A total of three data sets were collected, of which A did not use the scenes we built, and B and D used the scenes we built. Each data set consists of 5 subsets, and the number of “vehicles (including cyclists) and pedestrians” in each subset are $(50,25)$, $(75,37)$, $(100,50)$, $(125,62)$ and $(150,75)$.

Dataset name	Total Frames	Map	Detail
A	987	Town05	City
B	902	Town02	Town
D	988	Town06	Highway
V	375	-	Random select from A,B, D

Then, use datasets A, B, and D to train on PointPillar and Voxel R-CNN, respectively. Use epoch = 160, batch size = 18, dynamically adjust the learning rate, and set Random seed = 114. This results in a total of 6 models. All model training is performed on the server, and the server parameters are as follows.

CPU: Intel(R) Xeon(R) CPU E5-2690 v4 @ 2.60GHz
GPU: NVIDIA TITAN V $\times \ 6$
OS: Ubuntu 22.04.2 LTS
MEM: 453 G

Results

Via TensorBoard tool, the following is the exported curve of the loss decreasing as the step increases.

Training loss curves of Pointpillars (left) and Voxel R-CNN (right).

The following are the evaluation results of Pointpillars after training in OpenPCDet. The indicator uses mAP70, that is, mAP above 70 is calculated as correct recognition.

Dataset	Car	Truck	Van	Pedestrian	Cyclist
A	53.86	68.32	52.78	38.08	45.11
B	60.28	71.27	54.11	40.87	56.30
D	64.09	68.59	71.09	48.05	52.26

Similarly, the result of Voxel-RCNN is shown as the followed.

Dataset	Vehicle
A	8.63
B	64.28
D	63.21

Visual display of some data of the model on the test set.

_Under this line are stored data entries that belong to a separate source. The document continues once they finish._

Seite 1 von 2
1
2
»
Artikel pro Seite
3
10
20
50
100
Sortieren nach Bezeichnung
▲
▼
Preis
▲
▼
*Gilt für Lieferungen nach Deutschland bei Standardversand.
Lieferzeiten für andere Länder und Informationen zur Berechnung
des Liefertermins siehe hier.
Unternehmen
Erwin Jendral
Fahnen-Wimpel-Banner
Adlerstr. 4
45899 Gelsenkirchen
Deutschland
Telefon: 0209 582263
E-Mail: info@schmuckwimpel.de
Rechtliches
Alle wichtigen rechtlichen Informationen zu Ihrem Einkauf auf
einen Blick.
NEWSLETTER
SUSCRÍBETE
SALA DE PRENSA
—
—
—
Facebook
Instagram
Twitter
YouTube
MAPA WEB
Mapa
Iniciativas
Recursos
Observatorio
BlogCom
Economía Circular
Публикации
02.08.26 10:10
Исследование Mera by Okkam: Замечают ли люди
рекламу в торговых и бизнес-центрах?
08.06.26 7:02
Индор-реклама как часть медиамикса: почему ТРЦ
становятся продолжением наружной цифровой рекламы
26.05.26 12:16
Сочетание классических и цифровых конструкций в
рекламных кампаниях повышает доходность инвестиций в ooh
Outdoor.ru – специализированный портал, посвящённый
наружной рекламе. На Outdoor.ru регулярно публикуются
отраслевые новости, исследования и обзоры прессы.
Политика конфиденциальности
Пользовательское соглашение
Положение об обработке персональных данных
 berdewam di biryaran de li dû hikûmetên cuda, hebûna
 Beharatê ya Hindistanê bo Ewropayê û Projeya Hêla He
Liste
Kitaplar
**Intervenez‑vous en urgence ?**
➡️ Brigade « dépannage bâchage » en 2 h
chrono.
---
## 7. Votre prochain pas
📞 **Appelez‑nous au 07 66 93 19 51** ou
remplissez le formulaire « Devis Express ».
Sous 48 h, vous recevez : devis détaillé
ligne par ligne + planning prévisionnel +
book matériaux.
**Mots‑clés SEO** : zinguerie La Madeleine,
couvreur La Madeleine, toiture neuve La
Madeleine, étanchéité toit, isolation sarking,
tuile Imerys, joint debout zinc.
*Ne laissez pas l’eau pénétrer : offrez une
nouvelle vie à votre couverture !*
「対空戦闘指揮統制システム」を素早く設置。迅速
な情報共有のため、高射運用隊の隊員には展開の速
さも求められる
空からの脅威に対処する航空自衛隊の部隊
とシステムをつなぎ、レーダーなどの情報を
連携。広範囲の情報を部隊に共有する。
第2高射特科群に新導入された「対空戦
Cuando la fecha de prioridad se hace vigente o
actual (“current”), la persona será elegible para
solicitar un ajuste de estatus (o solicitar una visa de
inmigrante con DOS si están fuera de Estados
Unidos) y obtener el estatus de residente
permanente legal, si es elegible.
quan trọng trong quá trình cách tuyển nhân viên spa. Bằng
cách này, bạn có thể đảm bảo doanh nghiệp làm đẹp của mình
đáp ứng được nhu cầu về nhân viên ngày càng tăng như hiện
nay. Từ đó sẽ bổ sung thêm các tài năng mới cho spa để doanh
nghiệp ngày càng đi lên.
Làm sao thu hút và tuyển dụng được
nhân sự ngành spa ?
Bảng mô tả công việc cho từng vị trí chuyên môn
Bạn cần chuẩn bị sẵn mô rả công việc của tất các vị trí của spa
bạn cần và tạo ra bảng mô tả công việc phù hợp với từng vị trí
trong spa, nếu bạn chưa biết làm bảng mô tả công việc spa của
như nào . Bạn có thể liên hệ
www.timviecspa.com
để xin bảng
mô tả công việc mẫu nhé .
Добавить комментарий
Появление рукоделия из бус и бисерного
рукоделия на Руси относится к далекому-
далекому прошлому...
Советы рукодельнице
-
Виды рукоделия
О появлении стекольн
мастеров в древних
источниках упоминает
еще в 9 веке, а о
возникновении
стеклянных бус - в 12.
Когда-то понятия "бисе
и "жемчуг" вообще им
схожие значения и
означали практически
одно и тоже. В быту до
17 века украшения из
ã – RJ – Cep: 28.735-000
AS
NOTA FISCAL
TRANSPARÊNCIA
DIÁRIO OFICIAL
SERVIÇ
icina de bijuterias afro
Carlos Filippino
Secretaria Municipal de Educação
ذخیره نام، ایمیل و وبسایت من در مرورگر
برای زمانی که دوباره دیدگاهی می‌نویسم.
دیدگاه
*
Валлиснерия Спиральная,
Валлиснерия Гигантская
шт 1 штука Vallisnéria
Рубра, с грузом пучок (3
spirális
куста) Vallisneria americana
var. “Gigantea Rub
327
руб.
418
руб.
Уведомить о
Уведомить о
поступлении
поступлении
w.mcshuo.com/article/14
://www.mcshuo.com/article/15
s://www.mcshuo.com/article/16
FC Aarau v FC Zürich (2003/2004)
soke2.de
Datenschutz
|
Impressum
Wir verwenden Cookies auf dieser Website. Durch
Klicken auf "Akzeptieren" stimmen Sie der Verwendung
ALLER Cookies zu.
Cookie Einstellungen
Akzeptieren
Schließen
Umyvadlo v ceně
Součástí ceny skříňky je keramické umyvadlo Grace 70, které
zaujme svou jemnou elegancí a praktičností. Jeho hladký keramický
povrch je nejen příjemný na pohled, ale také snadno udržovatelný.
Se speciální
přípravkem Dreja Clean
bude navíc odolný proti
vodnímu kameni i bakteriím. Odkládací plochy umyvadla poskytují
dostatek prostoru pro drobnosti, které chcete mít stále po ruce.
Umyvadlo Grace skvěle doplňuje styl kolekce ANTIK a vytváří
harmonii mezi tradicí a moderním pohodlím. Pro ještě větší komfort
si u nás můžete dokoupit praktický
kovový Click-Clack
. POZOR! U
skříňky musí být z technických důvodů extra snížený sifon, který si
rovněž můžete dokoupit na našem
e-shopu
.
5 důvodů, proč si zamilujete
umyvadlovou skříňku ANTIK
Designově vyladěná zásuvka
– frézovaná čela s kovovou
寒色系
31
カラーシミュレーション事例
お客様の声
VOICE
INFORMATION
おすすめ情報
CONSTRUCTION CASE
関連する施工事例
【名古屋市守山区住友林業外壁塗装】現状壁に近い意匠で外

Visualization of different models trained on different data sets under the numbered data frames shown

It is not difficult to find that the PointPillar model can basically accurately detect small objects in the distance. Voxel R-CNN has correctly and completely detected all vehicles in this scene, even those with severe occlusion.

Conclusions

In this prpject, we address the current oversight of vulnerable traffic groups, such as pedestrians and cyclists, in 3D detection algorithms. We propose a project framework utilizing the Carla simulation environment, which encompasses scene construction, data preparation, and model training. We conducted experiments using the PointPillar algorithm and the Voxel R-CNN algorithm within the OpenPCDet framework. The experimental results demonstrate that our approach is more effective, significantly enhancing the 3D detection capabilities for vulnerable traffic groups while also improving performance in general vehicle detection tasks.